Requirements Engineering for General Recommender Systems

In requirements engineering for recommender systems, software engineers must identify the data that drives the recommendations. This is a labor-intensive task, which is error-prone and expensive. One possible solution to this problem is the adoption of automatic recommender system development approach based on a general recommender framework. One step towards the creation of such a framework is to determine the type of data used in recommender systems. In this paper, a systematic review has been conducted to identify the type of user and recommendation data items needed by a general recommender system. A user and item model is proposed, and some considerations about algorithm specific parameters are explained. A further goal is to study the impact of the fields of big data and Internet of things on the development of recommender systems.

💡 Research Summary

The paper addresses a fundamental bottleneck in the development of recommender systems: the labor‑intensive, error‑prone process of identifying and specifying the data that drives recommendations. To move toward an automatic, “general‑purpose” recommender framework, the authors first ask what kinds of user‑ and item‑related data are required across the wide spectrum of existing systems. They answer this by conducting a systematic literature review (SLR) following PRISMA guidelines, covering publications from 2010 to 2023. After screening 212 academic papers and 34 industry reports, they extract and code every data element mentioned, grouping them into four high‑level categories: user data, item data, interaction data, and context data.

User data are further divided into demographic attributes (age, gender, location), psychographic traits (preferences, values), and social network information (friend/follower graphs). Interaction data are split into explicit feedback (ratings, likes) and implicit signals (clicks, dwell time, purchase logs). Item data comprise structured metadata (category, price, release date) and unstructured content (text descriptions, images, audio, video) that typically require vectorization or embedding. Context data capture situational factors such as timestamp, device type, location, weather, network conditions, and session identifiers.

Based on this taxonomy, the authors propose a unified user‑item model expressed as a UML class diagram. The core classes are User, Item, Interaction, and Context. User holds identifiers, demographics, psychographics, and a social graph; Item stores identifiers, structured metadata, and content embeddings; Interaction records rating, timestamp, device, and feedback type; Context captures location, weather, network status, and session information. By formalizing these classes and their relationships, the model can be used to auto‑generate database schemas, define API contracts, and serve as a shared vocabulary for cross‑team communication during requirements engineering.

The paper does not stop at data modeling; it also discusses algorithm‑specific parameters that should be captured as part of the requirements package. For K‑Nearest‑Neighbor collaborative filtering, the required parameters include k (the number of neighbors) and the distance metric (cosine, Euclidean). For matrix‑factorization approaches, the latent factor dimension, regularization strength, and learning rate are highlighted. Deep‑learning‑based recommenders (e.g., autoencoders, graph neural networks) require specifications of architecture depth, activation functions, batch size, epochs, and optimizer settings. Importantly, the authors argue that evaluation metrics (Precision@K, Recall@K, NDCG) and validation protocols (cross‑validation folds, hold‑out splits) must also be part of the requirements documentation to avoid ad‑hoc experimentation later in the development cycle.

A significant portion of the discussion is devoted to the impact of big data and the Internet of Things (IoT) on requirements engineering for recommender systems. The authors note that the classic “3Vs” (volume, velocity, variety) of big data demand explicit inclusion of distributed storage and processing frameworks (Hadoop, Spark) and streaming platforms (Kafka, Flink) in the requirements artifact. IoT devices generate continuous, high‑frequency context streams (sensor readings, location updates) that differ from static metadata. Consequently, the Context class must support time‑series schemas and event‑driven triggers, and the system architecture must guarantee low latency and quality‑of‑service guarantees for real‑time personalization.

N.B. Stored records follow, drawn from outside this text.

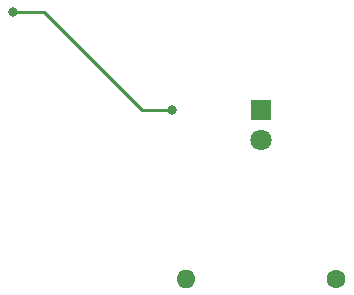
<source format=gtl>
%TF.GenerationSoftware,KiCad,Pcbnew,(6.0.5)*%
%TF.CreationDate,2022-05-25T19:28:13+08:00*%
%TF.ProjectId,uinio,75696e69-6f2e-46b6-9963-61645f706362,rev?*%
%TF.SameCoordinates,Original*%
%TF.FileFunction,Copper,L1,Top*%
%TF.FilePolarity,Positive*%
%FSLAX46Y46*%
G04 Gerber Fmt 4.6, Leading zero omitted, Abs format (unit mm)*
G04 Created by KiCad (PCBNEW (6.0.5)) date 2022-05-25 19:28:13*
%MOMM*%
%LPD*%
G01*
G04 APERTURE LIST*
%TA.AperFunction,ComponentPad*%
%ADD10R,1.800000X1.800000*%
%TD*%
%TA.AperFunction,ComponentPad*%
%ADD11C,1.800000*%
%TD*%
%TA.AperFunction,ComponentPad*%
%ADD12C,1.600000*%
%TD*%
%TA.AperFunction,ComponentPad*%
%ADD13O,1.600000X1.600000*%
%TD*%
%TA.AperFunction,ViaPad*%
%ADD14C,0.800000*%
%TD*%
%TA.AperFunction,Conductor*%
%ADD15C,0.250000*%
%TD*%
G04 APERTURE END LIST*
D10*
%TO.P,D1,1,K*%
%TO.N,GND*%
X178500000Y-74225000D03*
D11*
%TO.P,D1,2,A*%
%TO.N,/LED*%
X178500000Y-76765000D03*
%TD*%
D12*
%TO.P,R1,1*%
%TO.N,/LED*%
X184850000Y-88500000D03*
D13*
%TO.P,R1,2*%
%TO.N,VCC*%
X172150000Y-88500000D03*
%TD*%
D14*
%TO.N,GND*%
X157500000Y-65900000D03*
X170950000Y-74200000D03*
%TD*%
D15*
%TO.N,GND*%
X170950000Y-74200000D02*
X168450000Y-74200000D01*
X160150000Y-65900000D02*
X157500000Y-65900000D01*
X160150000Y-65900000D02*
X168450000Y-74200000D01*
%TD*%
M02*

</source>
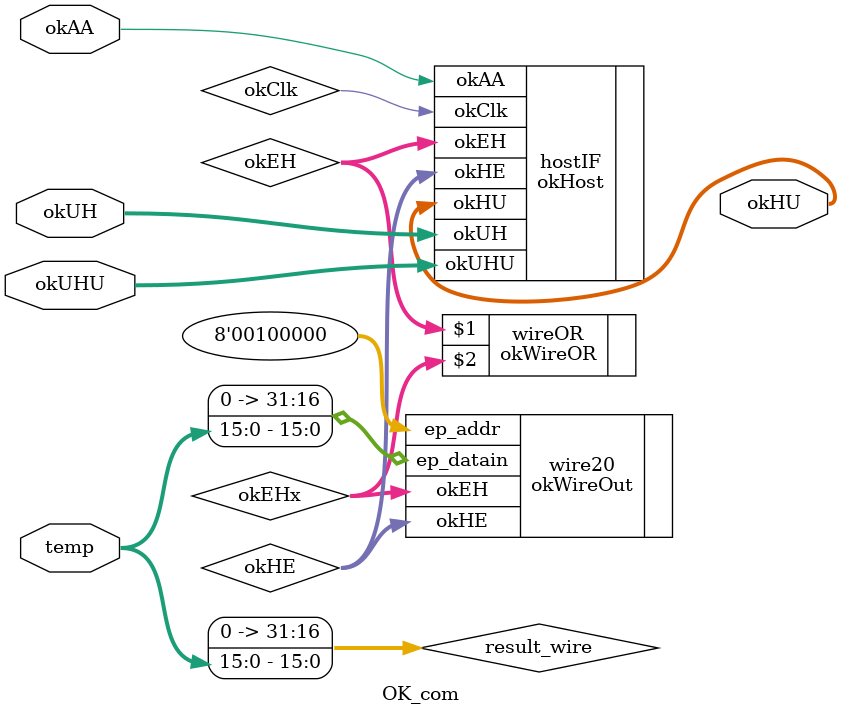
<source format=v>
`timescale 1ns / 1ps

module OK_com(
        input   wire    [4:0] okUH,
        output  wire    [2:0] okHU,
        inout   wire    [31:0] okUHU,
        inout   wire    okAA,
        // Your signals go here
        input wire [15:0] temp
    );
       
    wire okClk;            //These are FrontPanel wires needed to IO communication    
    wire [112:0]    okHE;  //These are FrontPanel wires needed to IO communication    
    wire [64:0]     okEH;  //These are FrontPanel wires needed to IO communication    
            
    //Declare your registers or wires to send or recieve data
    //wire [31:0] variable_1, variable_2;      //signals that are outputs from a module must be wires
    wire [31:0] result_wire;                 //signals that go into modules can be wires or registers
    //reg  [31:0] result_register;             //signals that go into modules can be wires or registers
    
    //This is the OK host that allows data to be sent or recived    
    okHost hostIF (
        .okUH(okUH),
        .okHU(okHU),
        .okUHU(okUHU),
        .okClk(okClk),
        .okAA(okAA),
        .okHE(okHE),
        .okEH(okEH)
    );
        
    //Depending on the number of outgoing endpoints, adjust endPt_count accordingly.
    //In this example, we have 2 output endpoints, hence endPt_count = 2.
    localparam  endPt_count = 1;
    wire [endPt_count*65-1:0] okEHx;  
    okWireOR # (.N(endPt_count)) wireOR (okEH, okEHx);
    
    assign result_wire = temp;    // Left-Side of 'assign' statement must be a 'wire'

    // result_wire is transmited to the PC via address 0x20   
    okWireOut wire20 (  .okHE(okHE), 
                        .okEH(okEHx[ 0*65 +: 65 ]),
                        .ep_addr(8'h20), 
                        .ep_datain(result_wire));
                        

endmodule


</source>
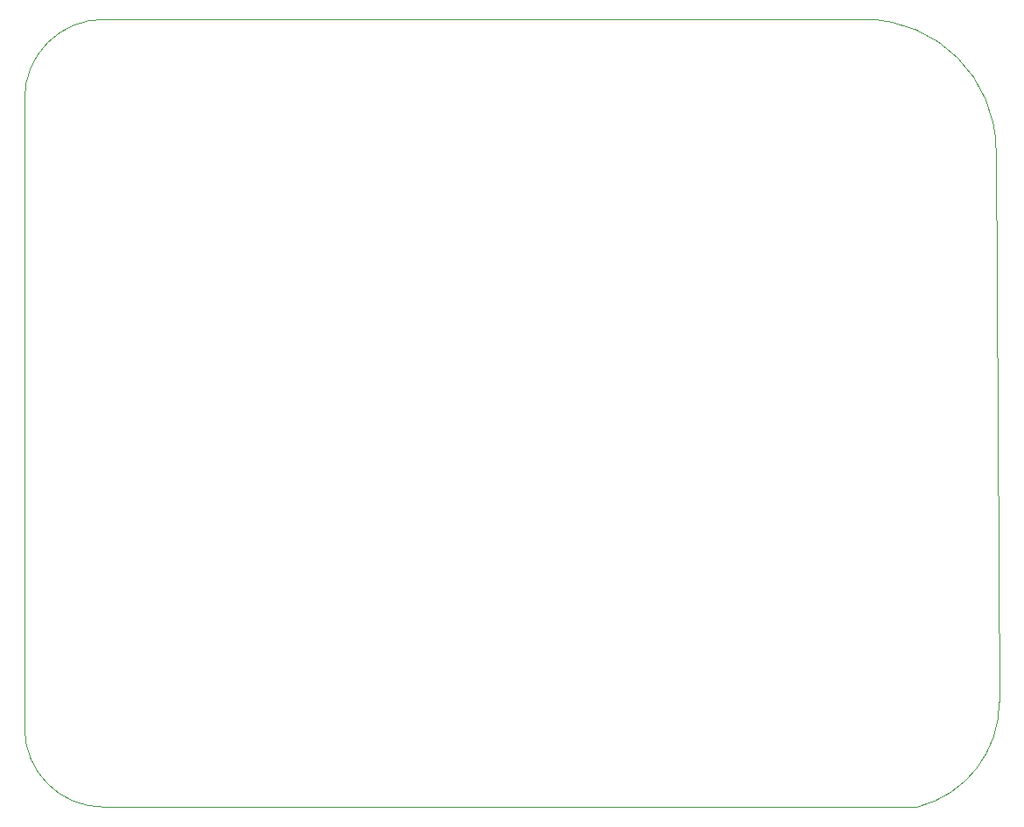
<source format=gm1>
G04 #@! TF.GenerationSoftware,KiCad,Pcbnew,(5.1.12)-1*
G04 #@! TF.CreationDate,2022-07-24T10:45:22+02:00*
G04 #@! TF.ProjectId,telemetria tyl,74656c65-6d65-4747-9269-612074796c2e,rev?*
G04 #@! TF.SameCoordinates,Original*
G04 #@! TF.FileFunction,Profile,NP*
%FSLAX46Y46*%
G04 Gerber Fmt 4.6, Leading zero omitted, Abs format (unit mm)*
G04 Created by KiCad (PCBNEW (5.1.12)-1) date 2022-07-24 10:45:22*
%MOMM*%
%LPD*%
G01*
G04 APERTURE LIST*
G04 #@! TA.AperFunction,Profile*
%ADD10C,0.050000*%
G04 #@! TD*
G04 APERTURE END LIST*
D10*
X129540000Y-88900000D02*
X129540000Y-86360000D01*
X129540000Y-147320000D02*
X129540000Y-88900000D01*
X215900000Y-154940000D02*
X137160000Y-154940000D01*
X137160000Y-154940000D02*
G75*
G02*
X129540000Y-147320000I0J7620000D01*
G01*
X129540000Y-86360000D02*
G75*
G02*
X137160000Y-78740000I7620000J0D01*
G01*
X210820000Y-78740000D02*
X137160000Y-78740000D01*
X210820000Y-78740000D02*
G75*
G02*
X223520000Y-91440000I0J-12700000D01*
G01*
X223832687Y-144780001D02*
X223520000Y-91440000D01*
X223832687Y-144780001D02*
G75*
G02*
X215899999Y-154939999I-10472687J1D01*
G01*
M02*

</source>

The authors acknowledge several limitations. First, the SLR primarily covers scholarly literature, which may not fully reflect proprietary data pipelines used in industry. Second, while the unified model is deliberately generic, it may require domain‑specific extensions for sectors such as healthcare, finance, or legal recommendation where regulatory constraints impose additional data attributes. Third, the paper provides a static snapshot of data requirements; it does not address how requirements evolve as new interaction modalities (e.g., voice assistants, AR/VR) emerge.

Future research directions proposed include (1) developing domain‑tailored extensions of the core model, (2) building natural‑language‑processing tools that can automatically extract data requirements from requirement statements, design documents, or user stories, and (3) establishing a feedback loop between the requirements phase and the model‑training phase so that observed data quality issues can trigger requirement revisions.

In conclusion, the paper makes a valuable contribution by systematically cataloguing the data elements needed by modern recommender systems, formalizing them into a reusable user‑item model, and highlighting the algorithmic and infrastructural considerations that must be captured early in the development lifecycle. This work lays the groundwork for a more automated, scalable, and future‑proof approach to requirements engineering in the rapidly evolving landscape of recommendation technologies.